Diffraction grating: a piece of plastic with thousands of equally spaced grooves
etched into it.
Laser emitting red light.
Laser emitting green light at T.A.’s bench.
White light source (incandescent bulb in a black housing).
Graph paper under the apparatus: 1 box = 1 cm.
WARNING!!!NEVER LOOK DOWN THE LASER BEAM AT THE LIGHT SOURCE.
DON'T EVEN THINK ABOUT IT!
A laser is an extremely intense source of light; looking directly at it, even momentarily, can
permanently damage your retina. It is OK to look at laser light reflected off the screen.
THE PRINCIPLE BEHIND YOUNG’S EXPERIMENT
Any wave is characterized by its wavelength λ and its amplitude A (see Figure 1).
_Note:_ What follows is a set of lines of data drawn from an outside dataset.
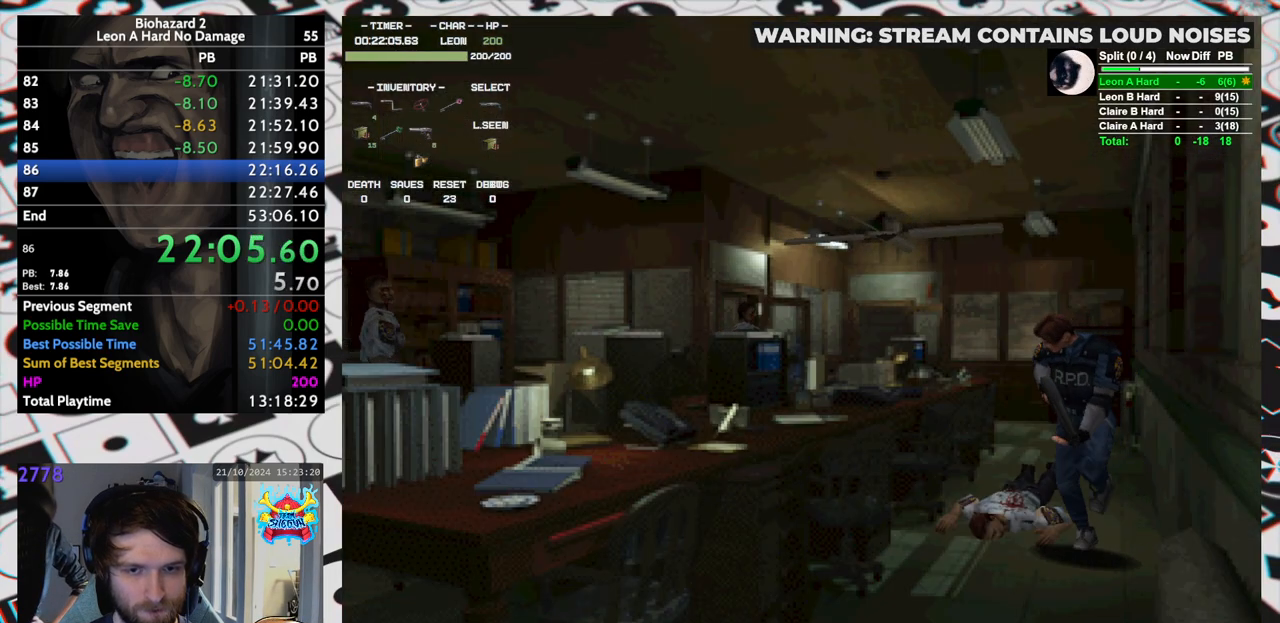
{"keys": ["run", "up"], "events": []}
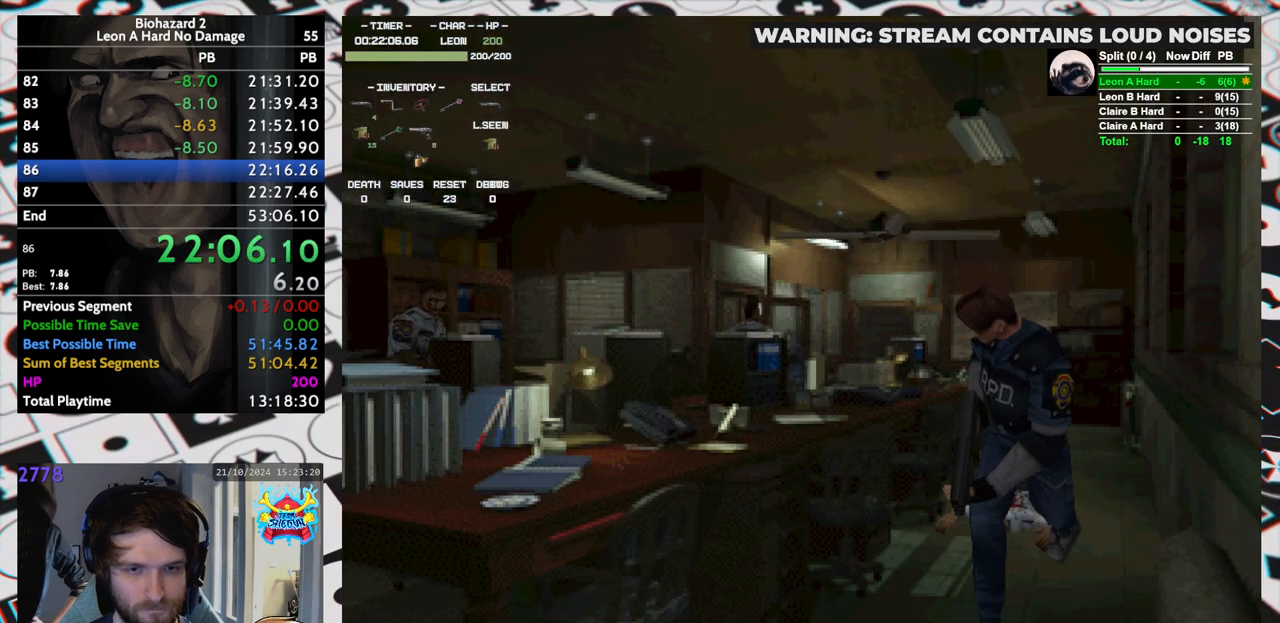
{"keys": ["run", "up"], "events": [[133, "right", "down"], [183, "right", "up"]]}
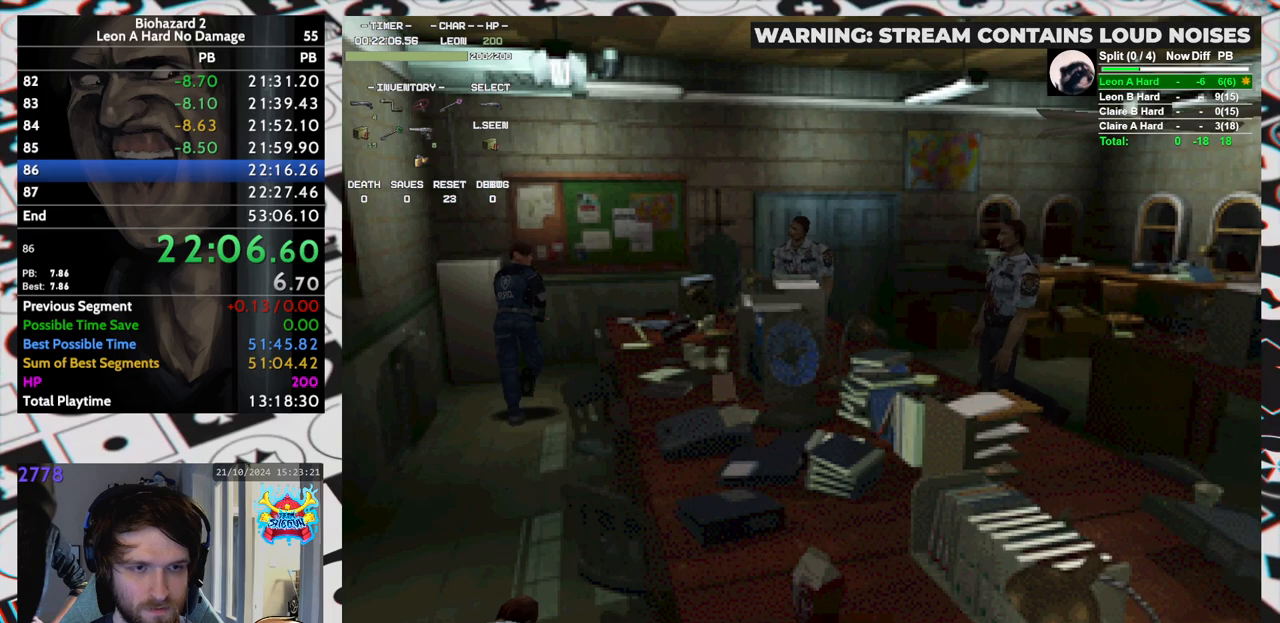
{"keys": ["right", "run", "up"], "events": [[17, "right", "down"], [83, "right", "up"], [433, "right", "down"]]}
At different places in space, the wave takes different values: thus, at a crest the wave has
value +A; one-quarter of a cycle (i.e. a distance λ/4) farther ahead, the wave has value 0;
another quarter of a cycle farther ahead, the wave is in a trough and hence has value -A; still
another quarter of a cycle farther ahead, the wave again has value 0; and finally, another
quarter of a cycle farther ahead, we have arrived at another crest and the wave again has the
value +A.1 The point in the cycle where the wave happens to be (at a particular point in
space) --- crest, trough, or somewhere in-between --- is called the phase of the wave.
1
You might wonder, what are these "values"? Are they distances, or speeds, or what? The answer
depends on the nature of the wave. For waves on a string, the "value" of the wave is the displacement of the
string from its resting position; it is therefore a distance (measured in meters). For sound waves, the"value" is
the air pressure at a particular point in space. For light waves, the "value" turns out to be an electric (or
magnetic) field. None of our reasoning in this lab will depend on the precise nature of the "value" of the wave.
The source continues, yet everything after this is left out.